The crew of the second ambulance came around with the stretcher. "Can we load him up?" A woman in paramedic's uniform asked.
"Yeah," Kat nodded and moved out of the way, giving them all the info she'd gathered on the boy in the short time she'd had him.
"Kat, we're outta here!" Gary yelled as Natasha and Roger loaded the other victim into their ambulance. Instantly, Kat abandoned the wreckage, sprinting towards her ambulance. She climbed into the back through the side door, and took the crew seat at the end of the stretcher, the woman's head between her knees.
And that's when the real fight for life began.
~~##~~
The woman's chest was injured terribly. Her ribs moved opposite of the way they should when breathing, broken as they were from her sternum as it had been crushed against her steering wheel.

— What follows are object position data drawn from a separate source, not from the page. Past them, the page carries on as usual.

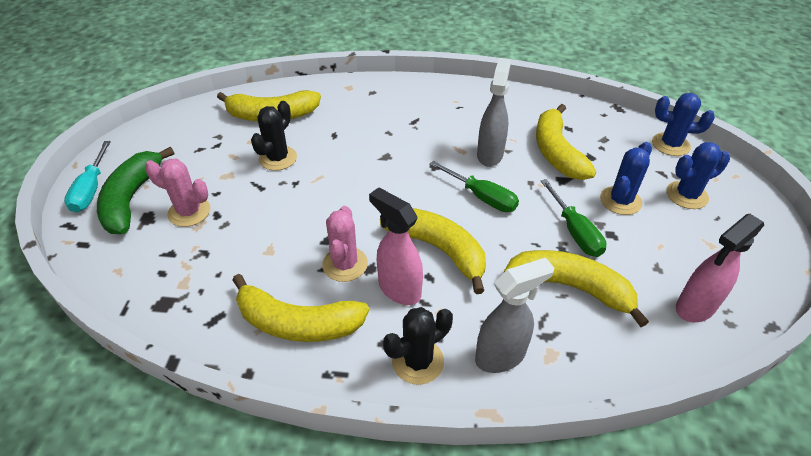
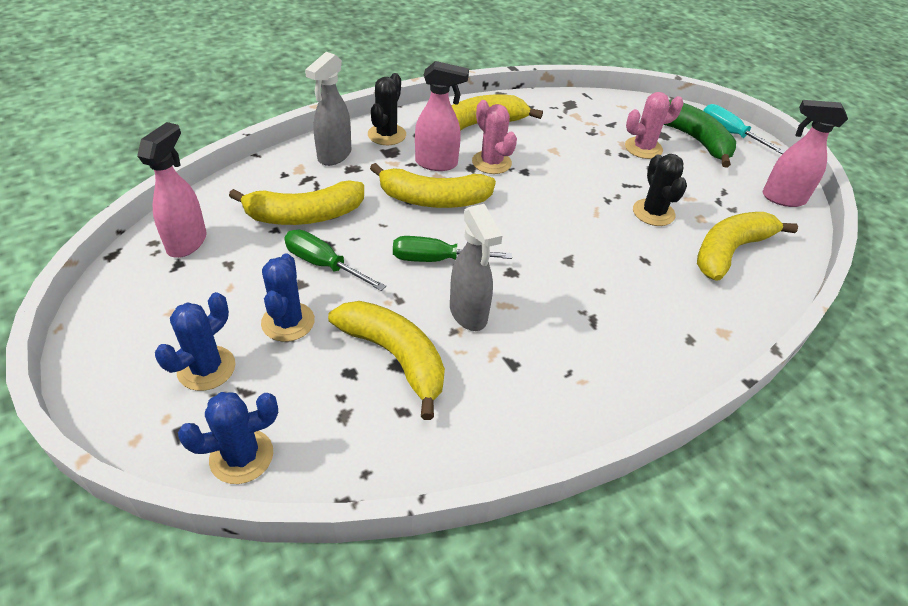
camera: 140 degrees right, 0 degrees up
none -> pink spray bottle [763,100,848,207]

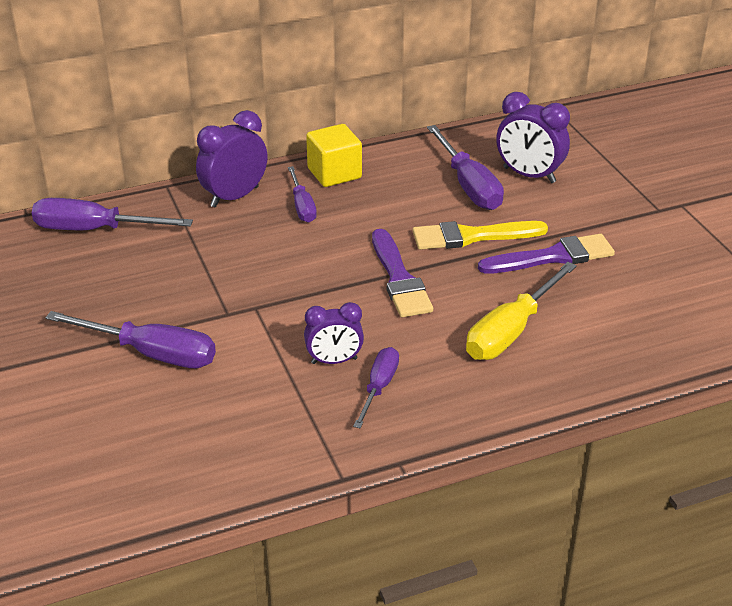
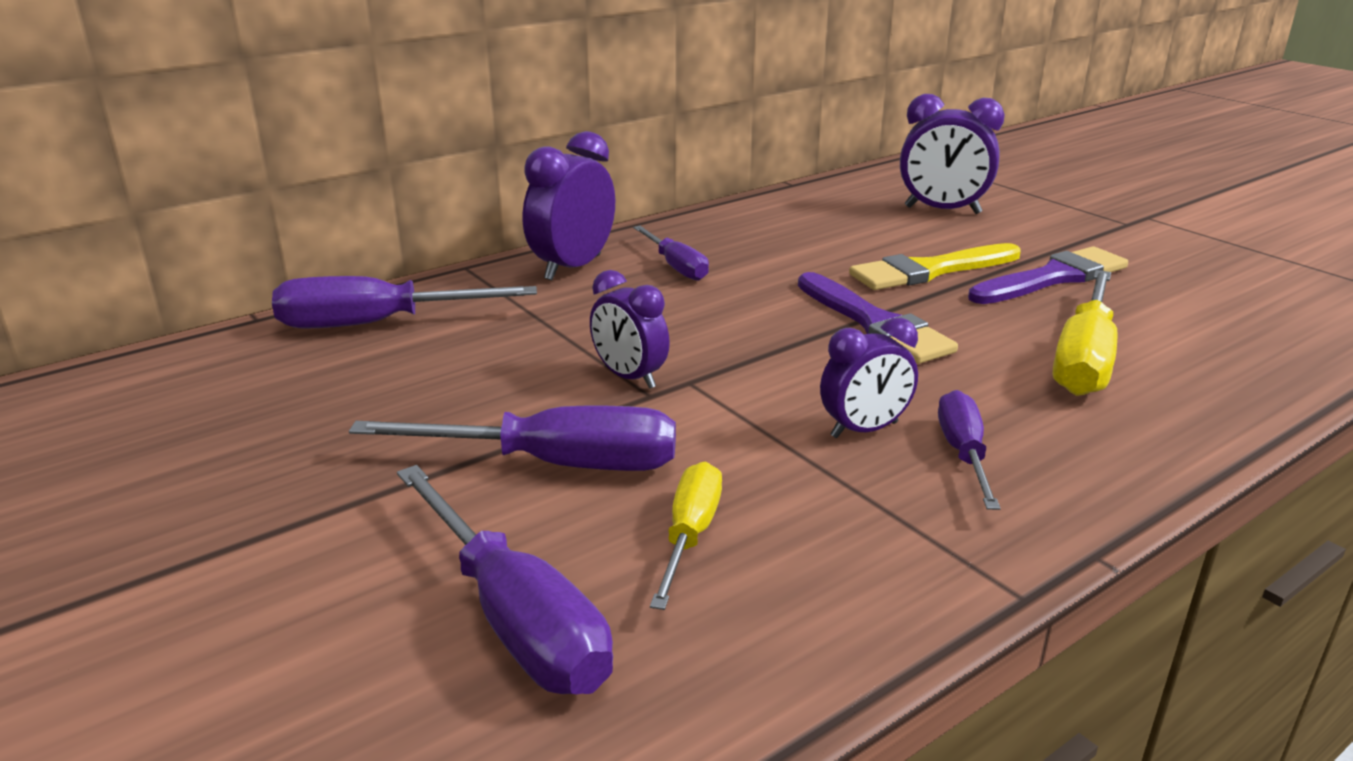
camera: 15 degrees left, 10 degrees down
yellow cube [306,124,362,187] -> none
purple screwdriver [427,125,504,210] -> purple screwdriver moved to [397,465,613,694]
none -> purple clock [590,270,670,389]
none -> yellow screwdriver [650,462,722,610]

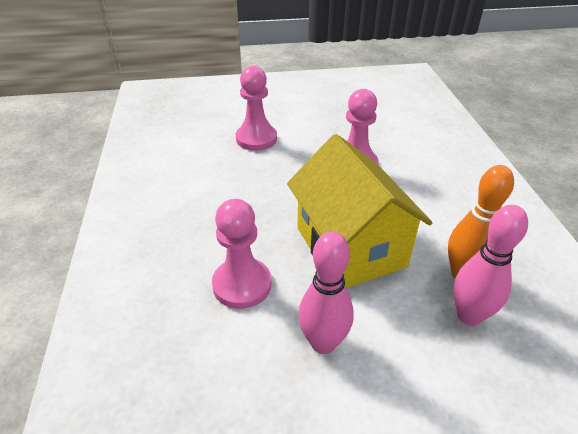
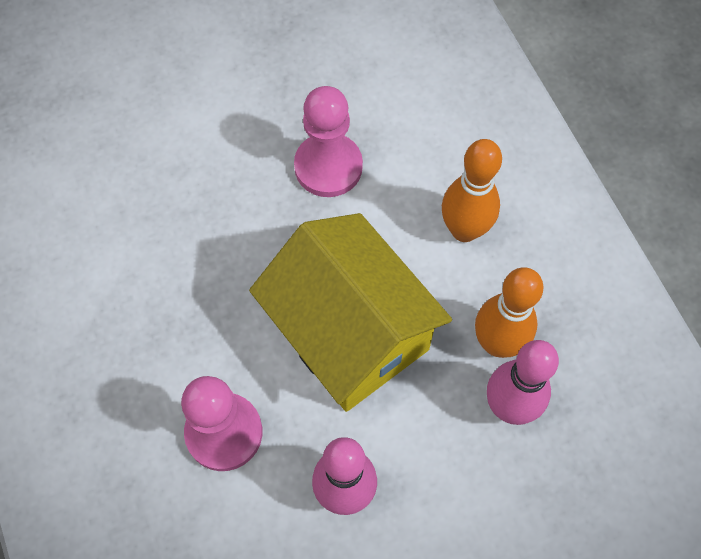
camera: 15 degrees left, 25 degrees up
pink pawn [236,66,277,151] -> none
none -> orange bowling pin [442,139,502,242]

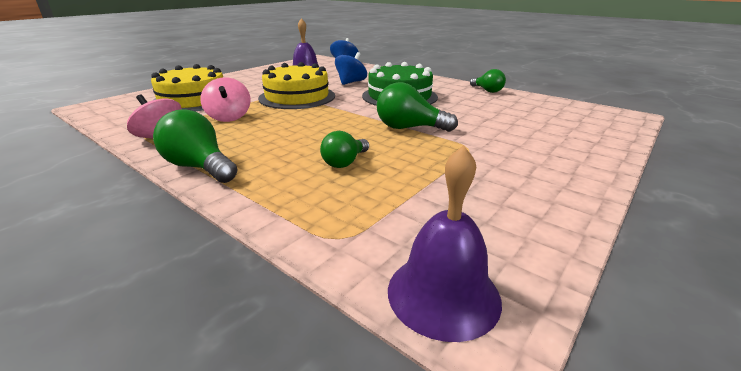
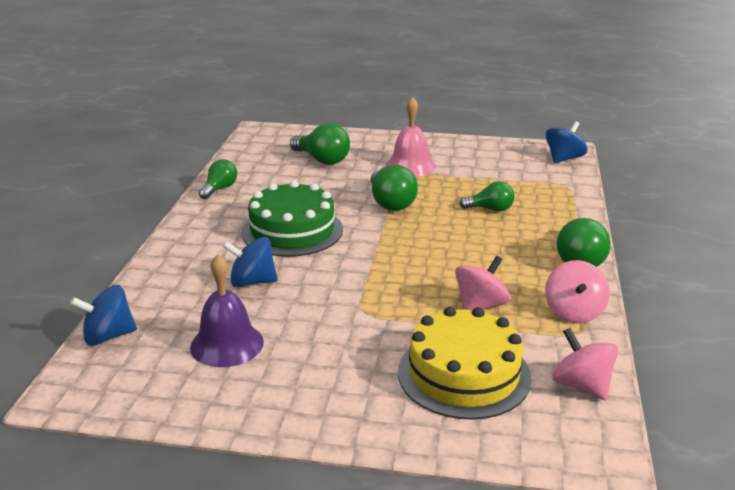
camera: 120 degrees left, 0 degrees up
yellow cake [258,62,335,109] -> none
purple bell [388,145,502,342] -> blue spinning top [546,121,588,163]
none -> green light bulb [290,123,350,165]
none -> pink bell [385,97,436,177]
none -> pink spinning top [553,328,618,400]

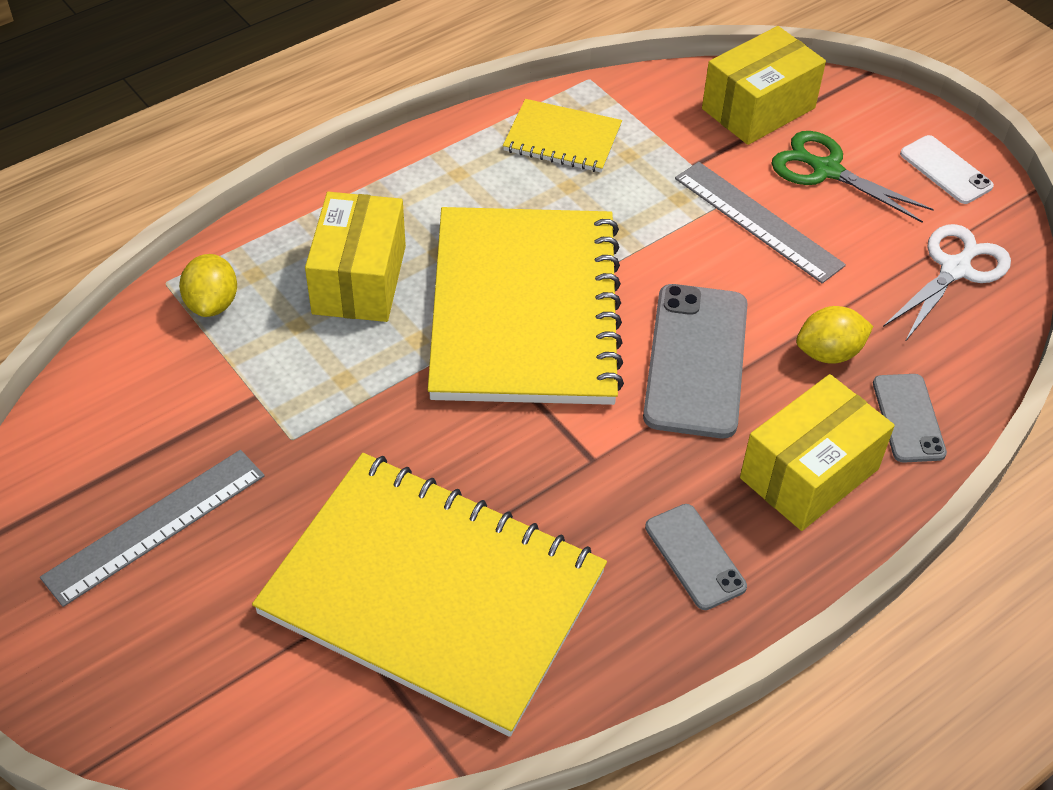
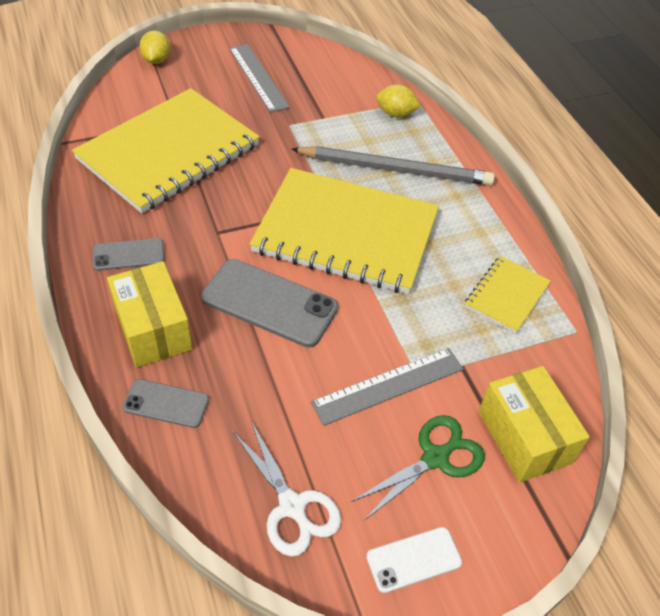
camera: 105 degrees right, 0 degrees up
yellow box [305,192,406,322] -> grey pencil [291,146,495,185]
yellow lemon [796,306,873,364] -> yellow lemon moved to [139,30,171,64]

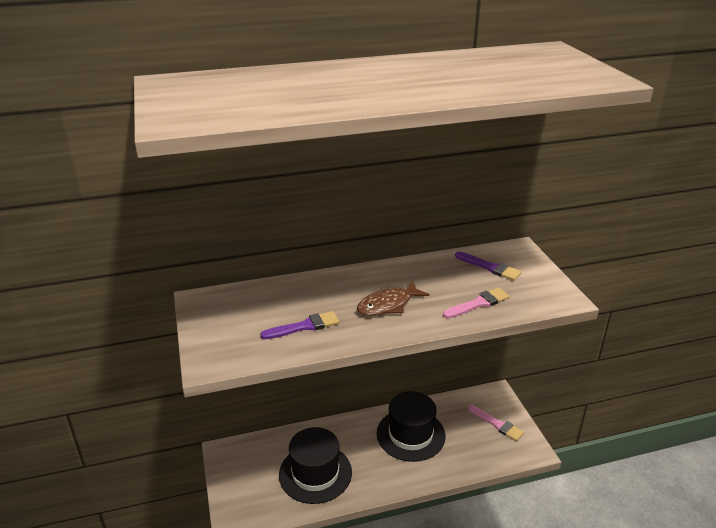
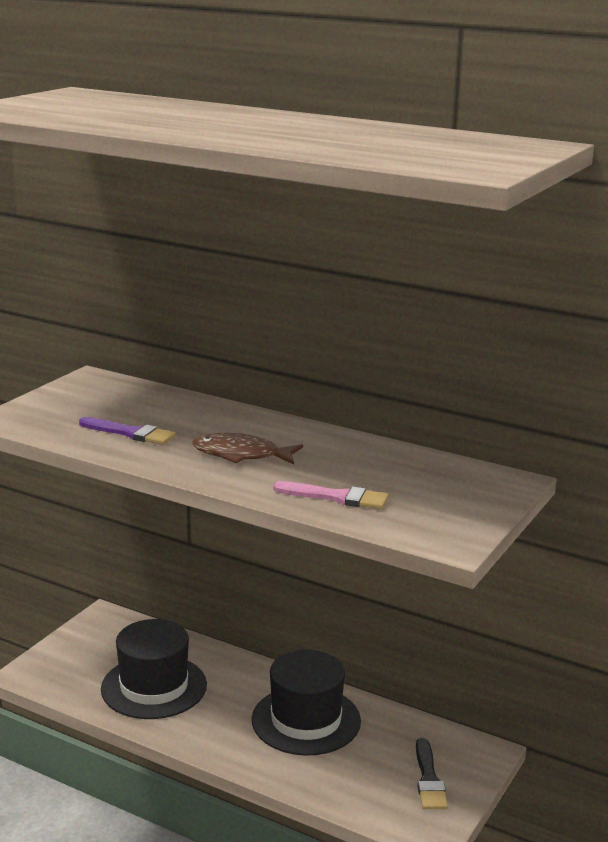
camera: 45 degrees right, 10 degrees down
purple brush [455,251,522,281] -> none
pink brush [468,405,524,441] -> black brush [416,738,448,809]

Defective airbags in that car, Kat thought, recalling that none of them had deployed as they should have. She placed her fingers onto the woman's carotid pulse as Roger began to splint her broken and bleeding feet. Natasha placed an oxygen mask on the woman's face, putting it on high flow. She was semiconscious, eyes half open and dull.
"Pulse is 50, weak and thready." Kat reported.
"BP's dropped too," Natasha reported. Kat cursed inwardly. She didn't want to lose this woman, her first real emergency. Her chest was bruised and her breathing ragged. Roger placed a stethoscope to her chest as Gary sped them towards the hospital.
"Confirmed hemothorax," He reported, causing Kat's stomach to drop. A lung collapsed by the broken ribs, with blood pooling in the chest cavity. "Let's roll her onto her side. Maintain spine stabilization." He instructed. Kat moved to the woman's neck and upper back, while Natasha and Roger handled her lower body. Carefully, and while keeping her spine straight, they rolled her onto the side of the collapsed lung. This would help her uninjured lung operate to its full capacity.
Kat grabbed the handle above her head to steady herself as Gary pulled to a stop in the ambulance bay at the emergency section of the hospital. Natasha and Roger rolled the stretcher out, Kat leapt out of the side door of the ambulance. The three of them moved into the hospital, Natasha pressing on the woman's open wounds in a futile attempt to ease the ceaseless flow of blood.
As the three EMTs passed their victim on to the ER staff, Kat couldn't help but wonder if she would make it.
The woman did not. And her son was orphaned.